Civil resistance: historical experience

The historical experience of world conflicts shows that the phenomenon of parents’ resistance to evacuation and attempts to hide children from state authorities is not a unique Ukrainian case. During the large-scale wars of the 20th century, governments of various countries faced similar psychological and logistical barricades, when the civilian population refused to believe in the reality of the threat or categorically did not want to break family ties for the sake of the illusory, in their opinion, security in the rear. Methods of combating this phenomenon evolved from mild social pressure and administrative isolation to the creation of no alternative conditions that made it physically or legally impossible for minors to be in the war zone.

The most extensive and documented precedent was the British government evacuation program Operation Pied Piper, which was launched in September 1939 due to the threat of German carpet bombing. Despite the fact that the removal of children from London and other industrial centers was declared voluntary, hundreds of thousands of families refused to give their children to strangers in the countryside, hid them during gatherings or took them back to the cities during periods of calm. The British authorities launched an unprecedented information campaign, using posters with slogans that leaving a child in the city was aiding Hitler, and also closed all urban schools in danger zones, depriving parents of the opportunity to provide their children with at least some social life or care.
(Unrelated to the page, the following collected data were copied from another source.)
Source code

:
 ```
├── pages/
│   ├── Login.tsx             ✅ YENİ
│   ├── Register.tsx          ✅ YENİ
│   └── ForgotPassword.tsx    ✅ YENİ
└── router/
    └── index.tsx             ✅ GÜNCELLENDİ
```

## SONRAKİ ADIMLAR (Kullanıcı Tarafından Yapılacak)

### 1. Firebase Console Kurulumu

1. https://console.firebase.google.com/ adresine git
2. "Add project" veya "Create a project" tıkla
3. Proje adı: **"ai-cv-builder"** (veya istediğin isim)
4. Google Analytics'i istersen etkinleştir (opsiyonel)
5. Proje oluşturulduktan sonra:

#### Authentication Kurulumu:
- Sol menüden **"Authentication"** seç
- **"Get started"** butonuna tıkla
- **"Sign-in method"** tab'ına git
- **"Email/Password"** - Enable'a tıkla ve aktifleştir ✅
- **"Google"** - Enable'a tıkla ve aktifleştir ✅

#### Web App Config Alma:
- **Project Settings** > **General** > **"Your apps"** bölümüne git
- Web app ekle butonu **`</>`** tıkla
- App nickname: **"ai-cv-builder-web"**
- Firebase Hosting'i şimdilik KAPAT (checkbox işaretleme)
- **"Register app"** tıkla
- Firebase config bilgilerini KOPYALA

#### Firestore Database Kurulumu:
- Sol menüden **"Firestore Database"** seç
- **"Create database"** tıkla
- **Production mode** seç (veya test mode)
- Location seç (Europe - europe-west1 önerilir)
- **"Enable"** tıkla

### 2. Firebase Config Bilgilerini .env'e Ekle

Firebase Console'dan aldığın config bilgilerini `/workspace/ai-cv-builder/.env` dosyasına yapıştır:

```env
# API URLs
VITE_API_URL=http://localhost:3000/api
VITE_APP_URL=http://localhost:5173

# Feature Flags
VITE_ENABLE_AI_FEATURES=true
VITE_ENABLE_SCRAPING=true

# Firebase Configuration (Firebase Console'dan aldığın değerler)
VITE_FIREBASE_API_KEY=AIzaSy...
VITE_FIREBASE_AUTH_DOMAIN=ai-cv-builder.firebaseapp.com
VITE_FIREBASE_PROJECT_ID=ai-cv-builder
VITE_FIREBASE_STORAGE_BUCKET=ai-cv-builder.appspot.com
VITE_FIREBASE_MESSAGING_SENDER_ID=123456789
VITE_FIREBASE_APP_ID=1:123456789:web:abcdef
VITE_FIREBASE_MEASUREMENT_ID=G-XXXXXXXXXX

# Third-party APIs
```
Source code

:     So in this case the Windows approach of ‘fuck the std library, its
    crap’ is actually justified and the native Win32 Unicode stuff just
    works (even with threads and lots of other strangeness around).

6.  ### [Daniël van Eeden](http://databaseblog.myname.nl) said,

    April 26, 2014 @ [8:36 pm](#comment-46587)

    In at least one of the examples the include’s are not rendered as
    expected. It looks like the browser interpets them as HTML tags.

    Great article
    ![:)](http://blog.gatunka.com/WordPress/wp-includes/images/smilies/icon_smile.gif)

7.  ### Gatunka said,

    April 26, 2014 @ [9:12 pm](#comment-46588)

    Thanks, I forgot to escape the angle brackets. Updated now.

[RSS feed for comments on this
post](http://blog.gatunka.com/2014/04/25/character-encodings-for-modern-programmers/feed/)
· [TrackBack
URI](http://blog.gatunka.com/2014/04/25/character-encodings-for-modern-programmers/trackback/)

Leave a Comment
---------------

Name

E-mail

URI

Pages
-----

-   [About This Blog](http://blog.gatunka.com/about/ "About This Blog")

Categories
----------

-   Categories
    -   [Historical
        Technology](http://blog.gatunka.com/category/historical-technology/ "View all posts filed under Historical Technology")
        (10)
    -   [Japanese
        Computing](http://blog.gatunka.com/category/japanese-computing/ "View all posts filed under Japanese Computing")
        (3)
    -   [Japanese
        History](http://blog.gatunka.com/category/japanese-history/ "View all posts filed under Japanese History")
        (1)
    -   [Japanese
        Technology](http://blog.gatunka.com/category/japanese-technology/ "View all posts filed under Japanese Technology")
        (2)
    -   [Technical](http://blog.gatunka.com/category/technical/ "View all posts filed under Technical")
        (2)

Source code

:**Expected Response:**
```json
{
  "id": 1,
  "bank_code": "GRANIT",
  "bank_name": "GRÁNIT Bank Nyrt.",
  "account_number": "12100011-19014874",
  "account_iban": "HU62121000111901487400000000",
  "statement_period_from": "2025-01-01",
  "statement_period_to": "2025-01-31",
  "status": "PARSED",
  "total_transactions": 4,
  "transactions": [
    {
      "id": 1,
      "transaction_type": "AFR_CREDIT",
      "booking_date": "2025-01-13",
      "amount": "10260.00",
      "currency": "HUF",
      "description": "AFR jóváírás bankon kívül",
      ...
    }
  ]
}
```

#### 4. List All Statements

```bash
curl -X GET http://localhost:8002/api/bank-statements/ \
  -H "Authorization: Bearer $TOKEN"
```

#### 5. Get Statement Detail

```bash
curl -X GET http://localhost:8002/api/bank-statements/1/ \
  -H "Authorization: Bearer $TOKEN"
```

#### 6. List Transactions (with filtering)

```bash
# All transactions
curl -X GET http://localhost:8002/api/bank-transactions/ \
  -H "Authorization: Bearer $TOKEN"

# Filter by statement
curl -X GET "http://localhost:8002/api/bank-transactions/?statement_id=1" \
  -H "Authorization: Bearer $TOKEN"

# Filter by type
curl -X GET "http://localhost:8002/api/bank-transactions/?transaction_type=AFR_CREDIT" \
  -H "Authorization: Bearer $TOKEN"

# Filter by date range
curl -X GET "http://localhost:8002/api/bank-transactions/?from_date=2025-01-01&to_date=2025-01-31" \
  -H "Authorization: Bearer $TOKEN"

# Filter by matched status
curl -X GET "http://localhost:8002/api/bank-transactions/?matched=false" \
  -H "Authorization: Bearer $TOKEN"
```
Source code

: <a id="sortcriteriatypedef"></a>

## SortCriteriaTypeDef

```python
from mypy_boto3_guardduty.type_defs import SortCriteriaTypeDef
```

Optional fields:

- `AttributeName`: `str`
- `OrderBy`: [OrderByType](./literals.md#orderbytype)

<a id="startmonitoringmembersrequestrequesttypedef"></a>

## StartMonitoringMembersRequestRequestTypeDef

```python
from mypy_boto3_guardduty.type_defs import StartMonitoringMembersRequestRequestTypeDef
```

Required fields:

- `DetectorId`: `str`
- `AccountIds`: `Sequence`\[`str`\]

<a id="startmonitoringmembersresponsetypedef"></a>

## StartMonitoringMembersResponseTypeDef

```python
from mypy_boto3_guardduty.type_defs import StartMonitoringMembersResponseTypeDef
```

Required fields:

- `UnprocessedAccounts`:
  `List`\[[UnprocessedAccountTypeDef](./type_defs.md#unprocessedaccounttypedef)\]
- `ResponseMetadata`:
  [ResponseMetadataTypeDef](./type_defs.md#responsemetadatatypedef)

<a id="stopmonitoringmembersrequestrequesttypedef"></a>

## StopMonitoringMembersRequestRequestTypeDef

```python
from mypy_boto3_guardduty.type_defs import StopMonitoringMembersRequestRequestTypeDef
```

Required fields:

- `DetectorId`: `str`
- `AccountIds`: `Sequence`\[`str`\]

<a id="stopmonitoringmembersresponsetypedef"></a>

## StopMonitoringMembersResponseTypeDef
In addition, social services conducted strict audits of families, and if the mother refused to evacuate the baby, she could be deprived of state subsidies or accused of parental negligence under the country’s general criminal law.

A similar, but much stricter model was implemented in Finland during the Winter War (1939–1940) and the Continuation War, when the government organized the mass deportation of over 70,000 children to neighboring Sweden. There, the resistance of families was fought through the mechanisms of military-civilian administrations. In border areas exposed to artillery fire from the USSR, full commandant control was introduced, and civilian families were simply denied food rations for minors if they were not registered on evacuation lists. The Finnish state made the survival of families directly dependent on the implementation of security directives, which quickly nullified attempts to hide children in basements or forests.

In recent history, during the Balkan wars of the 1990s, in particular during the Bosnian conflict, international humanitarian organizations and local authorities were faced with the fact that parents used children as a “human shield” or a means of retaining the right to housing in front-line cities, since families with children were more willing to provide humanitarian aid. This had to be combated through UN instruments and the involvement of military police, who verified lists of residents in bomb shelters.

Foreign experience proves that in war conditions, voluntary evacuation never worked 100%, and every state that sought to preserve its future generation sooner or later resorted to harsh administrative coercion, the closure of civilian infrastructure and legal liability for adults.

When the front line approaches homes, familiar notions of privacy crumble under the pressure of the need to simply survive. The resistance of parents who refuse to evacuate has become a natural, albeit destructive, psychological reaction to stress, when clinging to a familiar life seems safer than the unknown in a foreign region. Since civilians often lose the ability to rationally assess risks under constant shelling, the state finds itself in a situation where coercion becomes the only tool of salvation.

World history and modern practice prove that humane appeals and persuasions in conditions of total war do not work. Ultimately, strict legal restrictions and the forced removal of children are not a manifestation of state pressure, but a sober, albeit painful, compromise that society is forced to make in order to protect the new generation from physical destruction. However, the state must ensure proper conditions for families with children to stay in relatively safe places and help parents find jobs, but this is often ignored.